We Owe It To Our Forefathers To Vote

Early Voting Starts October 13 In Georgia


November 4, 2014 is Election Day, but you can vote early beginning October 13. We are emphasizing Early Voting to help eliminate one of the excuses some registered voters use when they fail to go to the polls and vote on Election Day. Frankly, there is no excuse for not voting, but we want our readers to vote early this year, just in case “the car will not start” or you face some other challenges that make it difficult to get to the poll on November 4 to vote. The Early Voting period will last for three weeks beginning October 13th. The last day for early voting is October 31, 2014.

Additionally, there is one Saturday and one Sunday when you can cast your ballot at the Board of Registrars Main Office, 1117 Eisenhower Drive, Suite E. The Saturday voting is October 25 from 9:00 a.m. to 4:00 p.m. This year, you can even cast your ballots on Sunday, October 26, from 12:00 noon to 5:00 p.m. at the Board of Registrars Main Office.

If you think that there is a possibility that you will not be able to go to the poll, you can also vote by Absentee Ballot. You must request this Absentee Ballot immediately. Call the Board of Elections at 912-233-4161 for assistance. It is disappointing to think about the fact that only a very small percentage of the citizens in our community will actually cast a ballot in these important elections this year. It is important for each citizen to vote in every election, and the very thought that many African Americans will not vote is especially depressing when we think of the struggles and sacrifices our forefathers endured to give us the right to vote in America. People were threatened, beaten and jailed just for attempting to register to vote, and heroes like Andrew Goodman, James Chaney and Michael Schwerner were killed as they tried to help Blacks get the right to vote.

This year, those who want to roll back all the gains that Blacks have achieved have had some major successes thanks to the unfortunate decisions like the U. S. Supreme Court judgment to weaken the Voting Rights Act of 1965 by striking down the requirement that certain states with histories of restricting Black from voting must seek Federal approval before making changes in their voting laws when there is the possibility that the proposed changes will discriminate against minorities.

Obviously, the fact that so many African-Americans will not vote, or understand the importance of voting, is a source of grave concern and frustration to us at The Savannah Tribune. Voting is a responsibility of citizenship. It is our duty to help select our leaders and let our voices be heard on issues facing our community and nation.

This year, we will elect a new Senator to represent Georgia and a new Congressman from the 1st Congressional District that covers most this area. We will also select a Governor and several other constitutional officers for the State of Georgia. Some of these races are hotly contested and the results will be very close. Every vote is important. You should vote, and also make sure that your family members, friends and associates vote. With this one election, we could help reverse the hatred in our State and Nation.

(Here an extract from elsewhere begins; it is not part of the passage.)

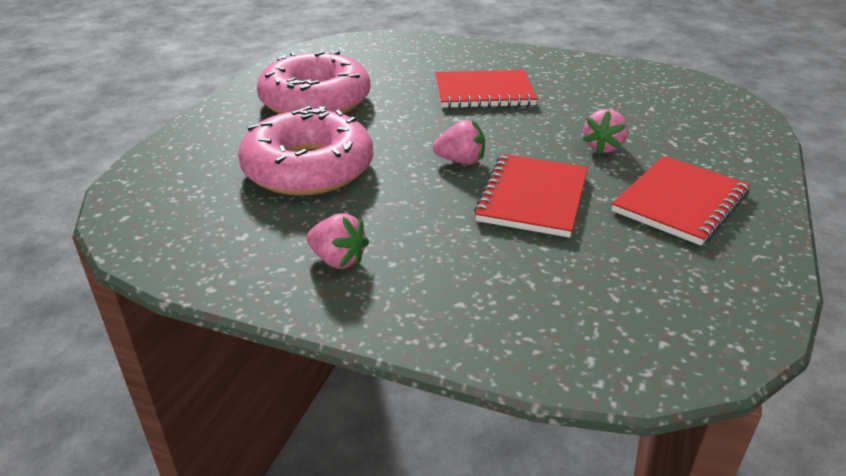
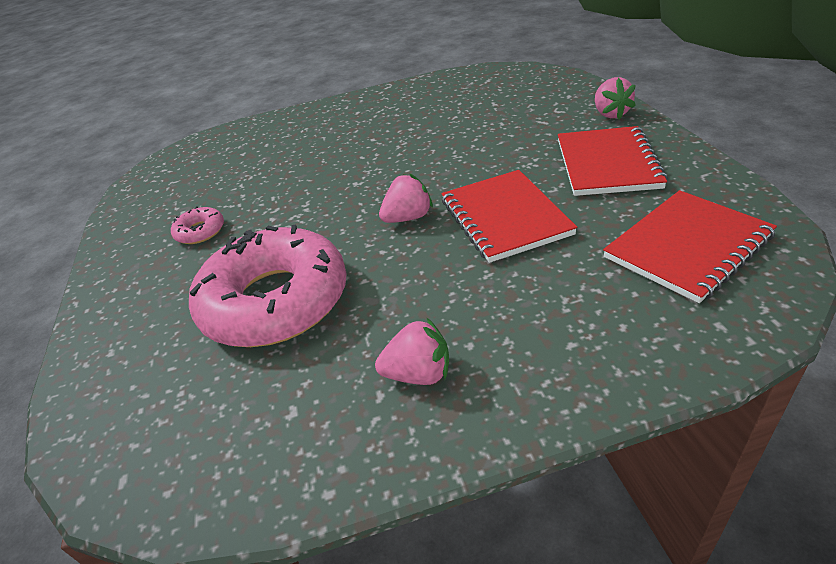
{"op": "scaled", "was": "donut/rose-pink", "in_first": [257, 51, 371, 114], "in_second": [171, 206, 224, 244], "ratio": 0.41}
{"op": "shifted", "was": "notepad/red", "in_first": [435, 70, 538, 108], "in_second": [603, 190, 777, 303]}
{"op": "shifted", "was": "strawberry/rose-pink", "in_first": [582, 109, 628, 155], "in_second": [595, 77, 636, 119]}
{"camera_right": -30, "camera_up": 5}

Many election observers and some candidates believe that African-American voters in Savannah and throughout America will not understand the importance of this election. They also say that we will not even vote because we have a history of not voting and because African-American community leaders and elected officials are not doing enough to encourage us to vote. Some candidates are counting on us not voting. They have dismissed African Americans totally and aggressively support policies that are detrimental to us and of community.

At The Savannah Tribune, we are working hard until November 4 to disprove this idea. We owe it to our forefathers.